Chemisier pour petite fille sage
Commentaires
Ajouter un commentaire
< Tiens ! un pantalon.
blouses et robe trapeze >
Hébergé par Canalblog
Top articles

· · · · · · ·

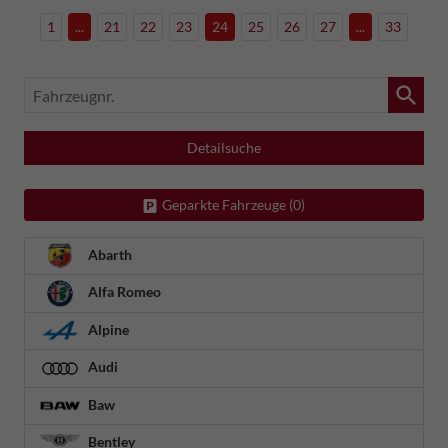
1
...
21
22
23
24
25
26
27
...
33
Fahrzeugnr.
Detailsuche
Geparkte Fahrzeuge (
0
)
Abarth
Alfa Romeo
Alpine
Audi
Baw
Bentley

· · · · · · ·

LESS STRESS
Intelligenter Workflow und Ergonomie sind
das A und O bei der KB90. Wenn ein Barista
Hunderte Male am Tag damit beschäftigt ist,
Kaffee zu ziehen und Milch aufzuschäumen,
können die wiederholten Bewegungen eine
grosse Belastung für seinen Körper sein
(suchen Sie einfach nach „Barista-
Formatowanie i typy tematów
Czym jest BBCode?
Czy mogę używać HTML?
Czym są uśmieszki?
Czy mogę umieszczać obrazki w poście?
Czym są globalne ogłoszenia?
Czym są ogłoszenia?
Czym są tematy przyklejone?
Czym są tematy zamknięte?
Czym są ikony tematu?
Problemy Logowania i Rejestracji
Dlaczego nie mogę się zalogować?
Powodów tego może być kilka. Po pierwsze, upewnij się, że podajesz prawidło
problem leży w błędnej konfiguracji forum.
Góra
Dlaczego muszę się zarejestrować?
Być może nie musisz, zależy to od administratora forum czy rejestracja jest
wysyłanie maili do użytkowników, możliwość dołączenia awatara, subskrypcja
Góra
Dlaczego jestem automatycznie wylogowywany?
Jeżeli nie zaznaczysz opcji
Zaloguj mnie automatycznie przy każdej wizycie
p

· · · · · · ·

JOB
Respond with only the number of lines in the records that include the word "Dlaczego".

OUTPUT OF THE EXERCISE
3